Just a little further over the edge….really just push me right on over.

I had a pretty shitty day yesterday and yes I know I am posting this a day late but I was not in the mood to write anything mildly hopeful while I was in tears having an emotional breakdown.
Its been tough financially lately but today was just the end all of days where nothing could go right.
I’m just taking it day by day and seeing what happens right now.
That’s all I can do, and I am
not going to be venting here about what is going on because If I have to explain it again I will just burst into tears and have another breakdown.
I don’t want that right now.
So, my camping trip is coming up in a few days, less than a week. That should be a fun time for all the people going.
I mean that sincerely by the way.
It just doesn’t look like I will be going this year even though I have the days off and I had plans in place.

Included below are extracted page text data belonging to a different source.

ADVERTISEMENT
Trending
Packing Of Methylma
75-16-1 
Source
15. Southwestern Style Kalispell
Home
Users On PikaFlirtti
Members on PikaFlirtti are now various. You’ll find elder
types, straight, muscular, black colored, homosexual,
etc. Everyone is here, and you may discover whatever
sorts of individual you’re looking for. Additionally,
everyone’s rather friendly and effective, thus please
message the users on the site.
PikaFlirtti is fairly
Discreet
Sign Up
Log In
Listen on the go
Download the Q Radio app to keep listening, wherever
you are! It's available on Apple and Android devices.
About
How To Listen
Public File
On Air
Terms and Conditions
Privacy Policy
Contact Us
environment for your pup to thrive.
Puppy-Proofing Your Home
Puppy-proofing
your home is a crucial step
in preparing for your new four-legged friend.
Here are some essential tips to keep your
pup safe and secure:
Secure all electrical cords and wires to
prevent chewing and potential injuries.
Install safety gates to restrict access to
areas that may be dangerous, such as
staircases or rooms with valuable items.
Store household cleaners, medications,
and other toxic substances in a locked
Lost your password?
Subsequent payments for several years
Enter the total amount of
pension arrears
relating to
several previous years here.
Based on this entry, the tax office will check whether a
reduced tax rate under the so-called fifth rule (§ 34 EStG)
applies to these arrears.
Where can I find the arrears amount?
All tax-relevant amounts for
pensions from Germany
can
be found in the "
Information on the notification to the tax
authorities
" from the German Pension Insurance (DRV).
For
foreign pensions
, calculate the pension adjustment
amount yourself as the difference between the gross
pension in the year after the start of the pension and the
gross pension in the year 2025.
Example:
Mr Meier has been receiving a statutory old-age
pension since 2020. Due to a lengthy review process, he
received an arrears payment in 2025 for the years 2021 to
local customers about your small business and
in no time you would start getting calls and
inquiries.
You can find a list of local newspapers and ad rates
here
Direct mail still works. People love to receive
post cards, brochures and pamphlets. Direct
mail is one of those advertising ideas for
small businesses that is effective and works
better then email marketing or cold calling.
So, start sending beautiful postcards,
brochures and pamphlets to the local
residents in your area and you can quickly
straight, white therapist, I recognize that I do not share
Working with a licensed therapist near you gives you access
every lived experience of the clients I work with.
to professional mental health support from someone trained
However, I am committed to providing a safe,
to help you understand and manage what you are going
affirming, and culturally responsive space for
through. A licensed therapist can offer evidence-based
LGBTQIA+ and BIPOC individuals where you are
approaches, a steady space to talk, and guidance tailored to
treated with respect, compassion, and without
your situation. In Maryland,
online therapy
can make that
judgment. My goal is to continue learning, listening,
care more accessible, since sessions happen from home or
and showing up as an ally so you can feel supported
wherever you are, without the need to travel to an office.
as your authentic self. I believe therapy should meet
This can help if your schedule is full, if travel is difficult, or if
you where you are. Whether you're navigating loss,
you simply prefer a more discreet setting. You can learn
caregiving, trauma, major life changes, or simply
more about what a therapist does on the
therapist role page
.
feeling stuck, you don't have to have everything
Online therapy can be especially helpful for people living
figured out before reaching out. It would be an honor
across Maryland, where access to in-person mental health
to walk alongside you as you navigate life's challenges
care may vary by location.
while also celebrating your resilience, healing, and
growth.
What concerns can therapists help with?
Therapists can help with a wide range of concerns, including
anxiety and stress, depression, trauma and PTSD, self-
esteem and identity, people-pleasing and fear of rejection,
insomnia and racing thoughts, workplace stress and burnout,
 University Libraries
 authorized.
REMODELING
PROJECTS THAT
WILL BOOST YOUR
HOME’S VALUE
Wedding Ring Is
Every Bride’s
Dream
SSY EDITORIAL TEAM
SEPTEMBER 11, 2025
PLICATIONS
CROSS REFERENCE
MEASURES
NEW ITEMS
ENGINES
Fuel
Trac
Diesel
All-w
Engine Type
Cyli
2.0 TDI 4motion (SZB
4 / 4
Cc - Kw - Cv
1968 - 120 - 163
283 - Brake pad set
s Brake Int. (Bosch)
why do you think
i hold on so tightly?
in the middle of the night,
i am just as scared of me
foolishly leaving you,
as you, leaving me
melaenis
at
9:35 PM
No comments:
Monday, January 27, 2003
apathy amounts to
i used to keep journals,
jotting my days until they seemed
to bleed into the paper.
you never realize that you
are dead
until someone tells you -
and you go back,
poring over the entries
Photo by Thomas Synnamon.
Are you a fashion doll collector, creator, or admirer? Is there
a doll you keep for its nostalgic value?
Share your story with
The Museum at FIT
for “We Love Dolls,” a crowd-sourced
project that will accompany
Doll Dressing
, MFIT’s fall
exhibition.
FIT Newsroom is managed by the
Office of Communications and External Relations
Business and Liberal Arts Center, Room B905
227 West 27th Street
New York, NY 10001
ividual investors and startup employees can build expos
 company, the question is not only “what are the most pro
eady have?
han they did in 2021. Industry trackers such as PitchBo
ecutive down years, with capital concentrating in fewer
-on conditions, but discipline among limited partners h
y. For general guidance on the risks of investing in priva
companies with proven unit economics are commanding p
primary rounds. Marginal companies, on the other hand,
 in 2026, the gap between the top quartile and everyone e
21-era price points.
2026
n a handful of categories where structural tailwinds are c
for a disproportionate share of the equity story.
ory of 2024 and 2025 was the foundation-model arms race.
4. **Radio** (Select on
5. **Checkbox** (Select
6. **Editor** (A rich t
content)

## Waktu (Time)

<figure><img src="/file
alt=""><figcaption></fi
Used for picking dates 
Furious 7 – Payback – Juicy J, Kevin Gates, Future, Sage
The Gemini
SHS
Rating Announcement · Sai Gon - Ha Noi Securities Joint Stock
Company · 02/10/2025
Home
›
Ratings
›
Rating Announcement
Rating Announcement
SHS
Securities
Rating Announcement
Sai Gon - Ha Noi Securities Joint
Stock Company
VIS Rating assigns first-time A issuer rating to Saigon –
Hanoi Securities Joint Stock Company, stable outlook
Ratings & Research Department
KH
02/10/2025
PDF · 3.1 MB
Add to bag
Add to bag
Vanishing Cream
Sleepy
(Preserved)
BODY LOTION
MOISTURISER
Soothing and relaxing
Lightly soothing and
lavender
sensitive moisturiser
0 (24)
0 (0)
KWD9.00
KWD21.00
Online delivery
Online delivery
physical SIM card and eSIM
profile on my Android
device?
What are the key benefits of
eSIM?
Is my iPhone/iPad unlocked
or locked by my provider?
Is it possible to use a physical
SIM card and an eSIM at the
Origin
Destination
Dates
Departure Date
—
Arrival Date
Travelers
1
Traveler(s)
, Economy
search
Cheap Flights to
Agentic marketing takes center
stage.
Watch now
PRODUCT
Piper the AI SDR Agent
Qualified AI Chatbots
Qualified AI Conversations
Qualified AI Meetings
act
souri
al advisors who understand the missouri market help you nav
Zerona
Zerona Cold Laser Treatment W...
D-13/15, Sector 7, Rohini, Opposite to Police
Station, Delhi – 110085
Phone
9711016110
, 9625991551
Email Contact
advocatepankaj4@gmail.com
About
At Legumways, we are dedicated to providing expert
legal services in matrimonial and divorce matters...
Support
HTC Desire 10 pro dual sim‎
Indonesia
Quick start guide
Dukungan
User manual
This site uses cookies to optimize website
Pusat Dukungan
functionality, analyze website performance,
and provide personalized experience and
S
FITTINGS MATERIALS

Unless someone is willing to drive there and pay for my food and ticket, I will not be able to go.
That is part of the breakdown.
I will not go into detail unless someone asks and I will be in tears if you do.
be ready for the water works seriously.
I am seriously upset about not being able to go but that is just the way the cookie crumbles right now.
Now, if I can somehow put together at least 80 bucks in the next few days I might be able to go, but that doesn’t look likely.
I am tempted to ask for money but really that doesn’t see likely.
Everyone is struggling right now and what does one trip camping compare to that?
I really am trying to not get upset about this again.
I don’t think I am succeeding very well.
Part of the reason I don’t have the money is my own fault so, I really cannot complain too much but it still hurts.